Records from a dataset

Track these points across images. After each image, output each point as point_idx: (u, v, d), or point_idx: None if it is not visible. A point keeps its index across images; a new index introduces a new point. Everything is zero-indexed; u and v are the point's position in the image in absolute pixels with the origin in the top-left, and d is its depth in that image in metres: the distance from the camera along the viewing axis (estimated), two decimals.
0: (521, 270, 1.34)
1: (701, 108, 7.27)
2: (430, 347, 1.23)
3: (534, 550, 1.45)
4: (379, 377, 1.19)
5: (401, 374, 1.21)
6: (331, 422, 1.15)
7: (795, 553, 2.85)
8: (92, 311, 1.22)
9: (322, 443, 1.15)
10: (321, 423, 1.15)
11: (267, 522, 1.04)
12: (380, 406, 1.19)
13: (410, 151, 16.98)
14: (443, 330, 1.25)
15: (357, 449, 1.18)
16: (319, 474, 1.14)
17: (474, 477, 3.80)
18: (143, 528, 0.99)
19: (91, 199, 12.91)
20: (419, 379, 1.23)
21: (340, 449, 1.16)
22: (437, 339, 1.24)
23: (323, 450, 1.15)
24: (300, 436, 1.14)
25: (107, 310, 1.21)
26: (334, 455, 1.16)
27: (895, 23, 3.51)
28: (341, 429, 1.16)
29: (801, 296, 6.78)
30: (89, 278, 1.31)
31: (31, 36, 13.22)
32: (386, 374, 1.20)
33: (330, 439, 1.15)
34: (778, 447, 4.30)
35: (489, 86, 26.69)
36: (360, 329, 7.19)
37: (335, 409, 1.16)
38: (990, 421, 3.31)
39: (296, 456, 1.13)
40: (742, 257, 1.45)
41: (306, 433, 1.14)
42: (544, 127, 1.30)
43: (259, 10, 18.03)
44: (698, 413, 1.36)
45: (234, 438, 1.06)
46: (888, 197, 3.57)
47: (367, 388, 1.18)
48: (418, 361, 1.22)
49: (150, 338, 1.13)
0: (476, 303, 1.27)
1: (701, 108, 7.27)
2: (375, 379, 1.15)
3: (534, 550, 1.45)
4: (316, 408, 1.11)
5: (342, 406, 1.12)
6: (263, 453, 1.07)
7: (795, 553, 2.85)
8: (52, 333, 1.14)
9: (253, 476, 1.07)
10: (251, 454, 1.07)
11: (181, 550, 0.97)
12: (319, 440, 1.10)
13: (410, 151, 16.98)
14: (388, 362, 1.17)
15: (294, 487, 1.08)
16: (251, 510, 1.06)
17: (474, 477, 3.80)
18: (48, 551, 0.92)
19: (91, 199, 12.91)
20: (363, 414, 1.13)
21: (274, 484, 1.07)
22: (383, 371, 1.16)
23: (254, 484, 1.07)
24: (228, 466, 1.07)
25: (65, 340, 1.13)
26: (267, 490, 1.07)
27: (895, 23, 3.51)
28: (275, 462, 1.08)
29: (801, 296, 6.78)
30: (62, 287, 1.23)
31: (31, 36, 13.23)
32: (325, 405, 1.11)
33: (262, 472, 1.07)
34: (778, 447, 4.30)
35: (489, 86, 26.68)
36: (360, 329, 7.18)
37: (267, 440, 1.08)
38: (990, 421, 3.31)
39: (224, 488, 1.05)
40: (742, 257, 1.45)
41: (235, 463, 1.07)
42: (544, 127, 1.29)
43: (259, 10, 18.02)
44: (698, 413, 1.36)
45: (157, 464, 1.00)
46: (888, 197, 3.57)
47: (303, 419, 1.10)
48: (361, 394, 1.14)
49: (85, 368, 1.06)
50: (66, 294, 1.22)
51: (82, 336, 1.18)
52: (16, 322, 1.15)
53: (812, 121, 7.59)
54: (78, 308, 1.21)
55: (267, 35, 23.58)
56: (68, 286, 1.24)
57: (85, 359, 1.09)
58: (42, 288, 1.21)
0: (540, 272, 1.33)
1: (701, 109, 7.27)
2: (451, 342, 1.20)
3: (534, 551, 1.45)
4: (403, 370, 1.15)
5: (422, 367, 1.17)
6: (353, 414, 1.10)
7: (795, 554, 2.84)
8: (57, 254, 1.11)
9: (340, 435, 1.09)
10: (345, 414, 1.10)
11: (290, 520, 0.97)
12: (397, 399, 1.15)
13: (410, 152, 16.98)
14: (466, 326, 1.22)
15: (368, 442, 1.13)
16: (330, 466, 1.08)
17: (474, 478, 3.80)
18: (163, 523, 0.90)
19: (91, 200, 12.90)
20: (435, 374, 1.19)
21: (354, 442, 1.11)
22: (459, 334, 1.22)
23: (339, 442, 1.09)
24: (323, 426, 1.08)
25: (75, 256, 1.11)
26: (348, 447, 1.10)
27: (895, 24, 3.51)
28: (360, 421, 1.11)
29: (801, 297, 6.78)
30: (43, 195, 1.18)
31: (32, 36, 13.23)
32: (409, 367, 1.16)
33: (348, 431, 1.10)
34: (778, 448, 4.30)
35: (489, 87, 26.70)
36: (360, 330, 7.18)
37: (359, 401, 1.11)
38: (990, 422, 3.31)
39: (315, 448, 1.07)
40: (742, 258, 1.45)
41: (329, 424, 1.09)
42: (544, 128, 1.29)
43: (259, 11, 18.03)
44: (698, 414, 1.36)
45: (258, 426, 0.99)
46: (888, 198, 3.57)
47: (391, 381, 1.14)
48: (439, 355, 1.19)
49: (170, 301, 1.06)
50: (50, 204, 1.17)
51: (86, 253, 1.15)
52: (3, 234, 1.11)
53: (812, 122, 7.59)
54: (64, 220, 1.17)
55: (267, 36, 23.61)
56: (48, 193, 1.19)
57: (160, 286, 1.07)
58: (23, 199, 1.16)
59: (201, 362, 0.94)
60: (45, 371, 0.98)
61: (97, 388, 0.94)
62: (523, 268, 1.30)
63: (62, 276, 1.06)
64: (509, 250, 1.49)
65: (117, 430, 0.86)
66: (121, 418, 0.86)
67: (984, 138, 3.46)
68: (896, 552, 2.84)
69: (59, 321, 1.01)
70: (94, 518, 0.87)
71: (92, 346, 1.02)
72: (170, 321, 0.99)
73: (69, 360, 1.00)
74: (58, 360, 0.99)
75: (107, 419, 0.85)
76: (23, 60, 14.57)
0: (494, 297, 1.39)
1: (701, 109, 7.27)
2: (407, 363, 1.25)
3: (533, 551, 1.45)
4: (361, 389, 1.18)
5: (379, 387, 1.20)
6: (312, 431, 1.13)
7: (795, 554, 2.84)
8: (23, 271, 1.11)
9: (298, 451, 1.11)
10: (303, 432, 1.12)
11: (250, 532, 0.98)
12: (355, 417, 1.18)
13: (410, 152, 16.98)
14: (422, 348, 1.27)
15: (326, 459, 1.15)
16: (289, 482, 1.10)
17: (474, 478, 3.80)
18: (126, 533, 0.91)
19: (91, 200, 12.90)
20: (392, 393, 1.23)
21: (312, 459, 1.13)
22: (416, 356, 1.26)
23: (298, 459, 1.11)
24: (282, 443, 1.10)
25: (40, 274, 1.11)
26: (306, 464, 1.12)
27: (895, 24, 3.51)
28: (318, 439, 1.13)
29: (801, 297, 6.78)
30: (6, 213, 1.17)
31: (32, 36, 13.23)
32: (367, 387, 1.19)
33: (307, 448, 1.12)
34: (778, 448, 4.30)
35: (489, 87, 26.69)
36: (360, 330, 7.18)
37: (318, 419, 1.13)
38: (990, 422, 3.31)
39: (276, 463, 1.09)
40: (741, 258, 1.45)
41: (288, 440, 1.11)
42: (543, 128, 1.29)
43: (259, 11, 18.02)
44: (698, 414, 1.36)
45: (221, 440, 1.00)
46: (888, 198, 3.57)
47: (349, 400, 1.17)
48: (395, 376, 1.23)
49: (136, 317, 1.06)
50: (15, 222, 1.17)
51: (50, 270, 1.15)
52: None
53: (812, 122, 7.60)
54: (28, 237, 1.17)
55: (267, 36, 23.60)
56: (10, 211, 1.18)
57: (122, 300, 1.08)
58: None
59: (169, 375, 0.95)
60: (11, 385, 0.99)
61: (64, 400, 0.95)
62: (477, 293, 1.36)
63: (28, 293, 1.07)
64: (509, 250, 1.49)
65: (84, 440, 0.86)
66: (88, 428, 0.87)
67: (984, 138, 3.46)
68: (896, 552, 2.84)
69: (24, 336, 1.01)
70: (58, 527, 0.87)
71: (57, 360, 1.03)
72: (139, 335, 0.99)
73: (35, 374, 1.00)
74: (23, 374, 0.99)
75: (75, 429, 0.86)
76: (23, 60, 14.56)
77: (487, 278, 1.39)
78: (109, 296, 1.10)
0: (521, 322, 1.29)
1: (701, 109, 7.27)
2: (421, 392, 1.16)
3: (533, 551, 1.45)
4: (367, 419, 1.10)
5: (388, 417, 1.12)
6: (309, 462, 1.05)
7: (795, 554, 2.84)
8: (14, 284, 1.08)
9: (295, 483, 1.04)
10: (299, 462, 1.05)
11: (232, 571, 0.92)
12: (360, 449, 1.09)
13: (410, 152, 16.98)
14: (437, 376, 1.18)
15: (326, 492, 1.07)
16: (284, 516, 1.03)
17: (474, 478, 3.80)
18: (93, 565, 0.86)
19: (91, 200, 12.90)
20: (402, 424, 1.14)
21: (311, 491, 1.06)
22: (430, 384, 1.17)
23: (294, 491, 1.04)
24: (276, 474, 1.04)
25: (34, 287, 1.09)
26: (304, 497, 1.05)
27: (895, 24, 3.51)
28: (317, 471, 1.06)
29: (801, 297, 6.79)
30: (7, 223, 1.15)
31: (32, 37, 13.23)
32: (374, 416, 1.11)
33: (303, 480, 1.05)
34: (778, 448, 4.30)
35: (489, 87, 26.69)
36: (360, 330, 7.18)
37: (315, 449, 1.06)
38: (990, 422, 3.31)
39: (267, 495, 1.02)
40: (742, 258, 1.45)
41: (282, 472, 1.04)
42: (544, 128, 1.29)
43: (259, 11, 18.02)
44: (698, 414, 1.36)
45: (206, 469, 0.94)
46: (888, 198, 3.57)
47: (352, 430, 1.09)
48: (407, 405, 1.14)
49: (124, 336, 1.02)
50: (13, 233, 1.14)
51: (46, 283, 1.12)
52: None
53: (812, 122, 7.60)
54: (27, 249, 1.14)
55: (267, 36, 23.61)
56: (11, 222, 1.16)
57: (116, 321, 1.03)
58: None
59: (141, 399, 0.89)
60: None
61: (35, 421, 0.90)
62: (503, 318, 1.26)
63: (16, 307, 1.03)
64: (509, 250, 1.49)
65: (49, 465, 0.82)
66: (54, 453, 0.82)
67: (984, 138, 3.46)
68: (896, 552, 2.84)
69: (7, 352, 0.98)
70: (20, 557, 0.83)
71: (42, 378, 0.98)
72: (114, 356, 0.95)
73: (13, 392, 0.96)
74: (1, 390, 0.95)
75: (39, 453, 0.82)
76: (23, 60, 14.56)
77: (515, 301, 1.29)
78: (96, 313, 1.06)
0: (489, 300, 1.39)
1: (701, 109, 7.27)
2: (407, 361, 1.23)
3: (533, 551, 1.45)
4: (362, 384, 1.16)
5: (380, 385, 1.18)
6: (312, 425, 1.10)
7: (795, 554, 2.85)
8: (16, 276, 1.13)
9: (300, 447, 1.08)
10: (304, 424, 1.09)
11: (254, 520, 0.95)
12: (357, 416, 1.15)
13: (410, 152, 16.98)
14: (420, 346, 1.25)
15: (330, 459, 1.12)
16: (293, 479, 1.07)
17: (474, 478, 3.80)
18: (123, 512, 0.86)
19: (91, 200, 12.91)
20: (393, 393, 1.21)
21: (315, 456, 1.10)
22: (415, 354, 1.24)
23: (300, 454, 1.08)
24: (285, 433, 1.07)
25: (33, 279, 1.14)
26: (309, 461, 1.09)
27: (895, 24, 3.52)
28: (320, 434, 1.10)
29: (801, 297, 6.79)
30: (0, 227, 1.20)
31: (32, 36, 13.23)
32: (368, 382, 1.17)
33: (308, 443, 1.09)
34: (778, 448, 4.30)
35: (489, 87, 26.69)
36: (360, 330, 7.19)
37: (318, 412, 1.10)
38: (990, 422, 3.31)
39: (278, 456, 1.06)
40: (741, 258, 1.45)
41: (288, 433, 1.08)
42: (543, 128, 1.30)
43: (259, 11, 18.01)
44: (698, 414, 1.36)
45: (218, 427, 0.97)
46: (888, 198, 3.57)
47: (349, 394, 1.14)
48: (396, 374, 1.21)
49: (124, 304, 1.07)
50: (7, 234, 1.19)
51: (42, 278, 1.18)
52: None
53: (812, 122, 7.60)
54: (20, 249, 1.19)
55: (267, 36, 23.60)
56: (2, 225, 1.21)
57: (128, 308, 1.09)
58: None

About this task → Restate exactly the records above from their first line through the line that holds "5: (401, 374, 1.21)", please, including both and leaving out all others.

Solution to this task →
Track these points across images. After each image, output each point as point_idx: (u, v, d), or point_idx: None if it is not visible. A point keeps its index across images; a new index introduces a new point. Everything is zero-indexed; u and v are the point's position in the image in absolute pixels with the origin in the top-left, and d is its depth in that image in metres: the distance from the camera along the viewing axis (estimated), two decimals.
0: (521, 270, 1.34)
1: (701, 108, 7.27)
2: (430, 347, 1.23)
3: (534, 550, 1.45)
4: (379, 377, 1.19)
5: (401, 374, 1.21)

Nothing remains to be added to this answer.